Take the bottom third and top third candidates above. If the bottom third had and IP back ground (saying this is a 3 multiplier) his chance of not getting a job with 15 screeners becomes 53% -- [(69/70) ^15] ^3. Or 25% --- [(69/70) ^30] ^3 --- with 30 screeners. Conversely, if the top third interviews poorly, but not abysmally, we’ll say his multiplier is .5. He now has a 36% chance --- [(7/8) ^15] ^.5 --- of leaving OCI with no offer with 15 screeners or a 14% chance with 30 screeners --- [(7/8) ^30] ^.5.

You could then do the same for mass mailings, other events, etc. For mass mailings with median grades, however, the chance of any given mailing resulting in an offer might be 1/500, but you can also do 300 of them. Thus, without taking into account your wildcard factors, your probability of not getting an offer from mass mailings would be 55%.

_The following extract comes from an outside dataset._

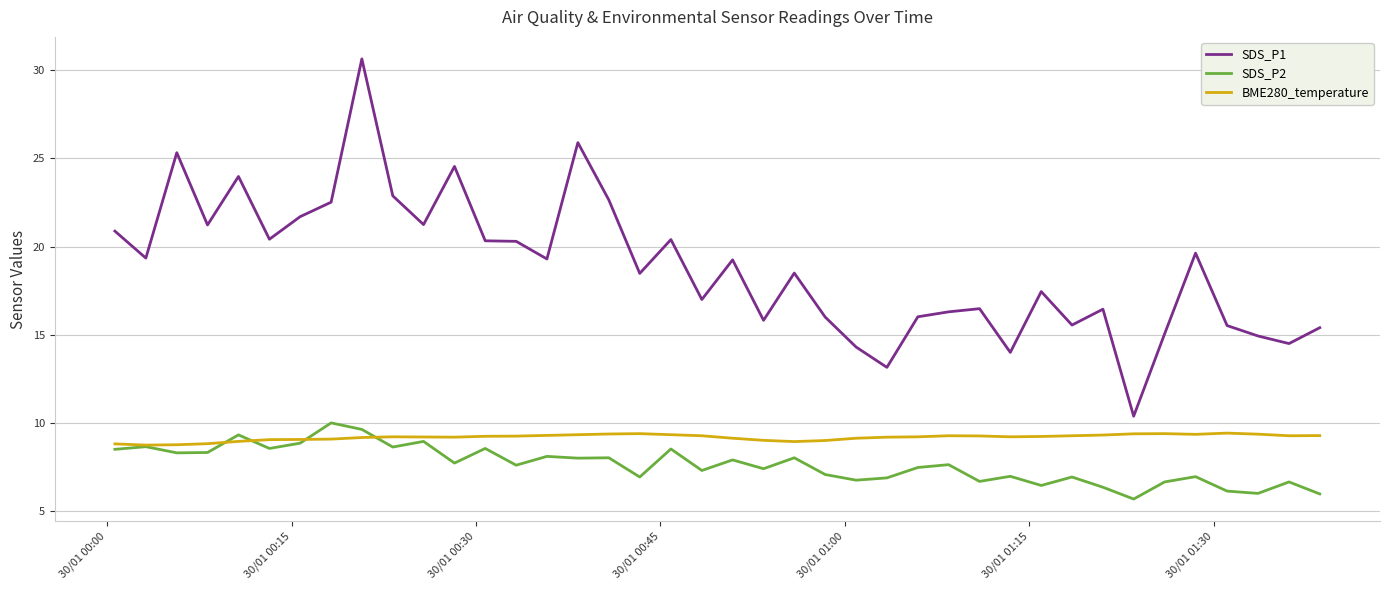

In SDS_P1, how many points are lower than both neighbors (excluding endpoints)?

13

This, from what I’ve seen and logic tells me, is sort of the process of getting an NLJ250 job. It’s not really all that useful for actual calculation as you have no idea what your wildcard exponent would be – is IP 1.5 or 3? - never mind the much less tangible stuff. Also, who knows what the base likelihood of an offer for a given GPA for any particular screener or mass mailing would be. The numbers I used were somewhat arbitrary to come up with what I saw as results from my class, and people on TLS, doing OCI and mass mailings. It does, however, show the importance of a number of factors and their relationships. Perhaps none stronger than taking zillions of attempts, be they screeners or mass mailings, when you don’t have the best odds to begin with. But it also shows that, while not likely, there is a non-negligible probability of any particular person not getting a job even if they are top third if they bid poorly and don’t do a good job mass mailing and almost a certainty that someone who falls into this category will not. On the other hand, if that same person were IP, then the probability likely becomes negligible (though considering that there might be 100 people in this category, there might still be one unlucky person).

Obviously it’s not nearly this mathematical. The take-away is that you can affect your odds and you can affect your attempts, but you can never entirely eliminate luck, be you top ten percent or bottom ten. If your odds suck, you better make a hell of a lot of attempts. If your odds are good, you can probably take it easy, but until you either have an offer in your hand or don’t you won’t know which side of the coin came up.

In closing, graduating unemployed sucks and Carthage must be destroyed.

This is a really great post framed in an almost incomprehensible way.